O relatório da Companhia Imobiliária de Brasília (Terracap) foi concluído em outubro passado, após cinco dias de inspeções feitas por engenheiros da estatal. A avaliação é válida até abril deste ano. Nesse intervalo, contudo, o governador atribuiu à Terracap uma avaliação de R$ 600 milhões do imóvel, localizado em Taguatinga, a 30 quilômetros do centro de Brasília. Procurado, o governo distrital não respondeu.
O Centro Administrativo do Distrito Federal tem uma área de 182 mil metros quadrados com 16 prédios. Idealizado para abrigar a sede do governo local, o complexo nunca foi ocupado e segue envolvido em imbróglios jurídicos há mais de uma década. Este foi um dos nove imóveis oferecidos pela gestão Ibaneis como garantia para tomar um empréstimo de até R$ 6,6 bilhões e tentar salvar o BRB do rombo do caso Master.

Governador do Distrito Federal, Ibaneis Rocha, em evento do Banco de Brasília (BRB) Foto: Marcelo Camargo/Agência Brasil
Laudo aponta obras inacabadas, fissuras e infiltrações
O documento aponta diversas falhas nas construções, além de trechos inacabados de obras. A título de exemplo, o laudo cita “fissuras” 11 vezes e “infiltrações” nove vezes.
No principal prédio do complexo, construído para abrigar o gabinete do governador, falta revestimento até para o piso e há diversas infiltrações, segundo a estatal. “Várias paredes apresentam fissuras e trincas, inclusive no pilar que sustenta a escada no meio do vão”.
Já o Centro de Convenções, projetado para abrigar 2,5 mil pessoas, apresenta “diversas fissuras, infiltrações e trincas relevantes”. O complexo imobiliário ainda conta com uma capela, uma praça cívica, um prédio só para garagem e quatro edifícios de 16 andares cada.
Consultoria Legislativa alertou que plano do governo para salvar BRB pode afetar estatais de água e iluminação pública
Nesta segunda-feira, 2, a área técnica da CLDF alertou que o plano da gestão Ibaneis para salvar o BRB do rombo do caso Master pode afetar outras duas estatais, que prestam serviços de saneamento e iluminação pública: a Companhia de Saneamento Ambiental do Distrito Federal (Caesb) e a Companhia Energética de Brasília Iluminação Pública e Serviços (CEB Ipes).
O parecer foi apresentado pela deputada distrital Paula Belmonte (PSDB) ao presidente do BRB, Nelson de Souza, que se reuniu mais cedo com os parlamentares.
BRB enfrenta rombo após caso Master
O banco estatal tenta se recuperar de um rombo bilionário após ter comprado R$ 12,2 bilhões de créditos podres do Master, segundo a Polícia Federal e o Banco Central (BC). Em outra frente, o BRB pediu um aporte de até R$ 8,86 bilhões para reforçar seu capital após as perdas com o Master.
Plano de Ibaneis para usar imóveis em prol do BRB começou um mês antes da queda do Master
Um mês antes de o Master ser liquidado, a gestão Ibaneis iniciou um plano para usar imóveis públicos e aumentar o capital do BRB, segundo um parecer da Procuradoria-Geral do Distrito Federal em outubro passado.

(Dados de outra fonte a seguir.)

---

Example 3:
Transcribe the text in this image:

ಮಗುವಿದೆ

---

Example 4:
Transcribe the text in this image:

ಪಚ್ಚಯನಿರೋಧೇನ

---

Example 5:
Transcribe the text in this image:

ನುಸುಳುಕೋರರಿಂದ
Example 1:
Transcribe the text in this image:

Na ocasião, o BC havia reprovado a compra do Master pelo banco estatal. O BRB, contudo, já tinha um rombo nas contas depois de ter comprado R$ 12,2 bilhões de créditos podres do Master.

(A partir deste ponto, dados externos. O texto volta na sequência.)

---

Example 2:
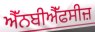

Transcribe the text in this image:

ਐੱਨਬੀਐੱਫਸੀਜ਼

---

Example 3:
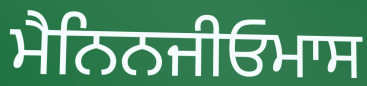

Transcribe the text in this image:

ਮੈਨਿਨਜੀਓਮਾਸ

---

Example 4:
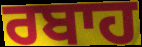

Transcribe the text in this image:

ਰਬਾਹ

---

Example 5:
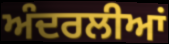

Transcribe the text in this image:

ਅੰਦਰਲੀਆਂ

Além da oferta de imóveis como garantia para obter um empréstimo de até R$ 6,6 bilhões para salvar o BRB, o banco pediu um aporte de até R$ 8,86 bilhões para reforçar seu capital após as perdas com o Master.

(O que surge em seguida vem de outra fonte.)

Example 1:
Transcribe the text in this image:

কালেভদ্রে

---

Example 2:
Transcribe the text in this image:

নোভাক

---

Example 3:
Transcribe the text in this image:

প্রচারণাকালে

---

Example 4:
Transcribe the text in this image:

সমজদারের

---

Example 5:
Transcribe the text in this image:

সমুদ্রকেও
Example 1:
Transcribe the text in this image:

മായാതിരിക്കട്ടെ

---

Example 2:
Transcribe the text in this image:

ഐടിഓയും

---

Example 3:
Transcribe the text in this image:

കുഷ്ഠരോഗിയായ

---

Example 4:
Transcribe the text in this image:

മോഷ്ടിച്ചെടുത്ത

Até o próximo dia 31, o BRB precisa divulgar o seu balanço e apresentar ao BC a solução para reequilibrar o seu patrimônio. Caso contrário, pode receber uma espécie de “cartão amarelo” da autoridade monetária, com a aplicação de restrições ao banco, a exemplo do impedimento de abrir agências e expandir negócios.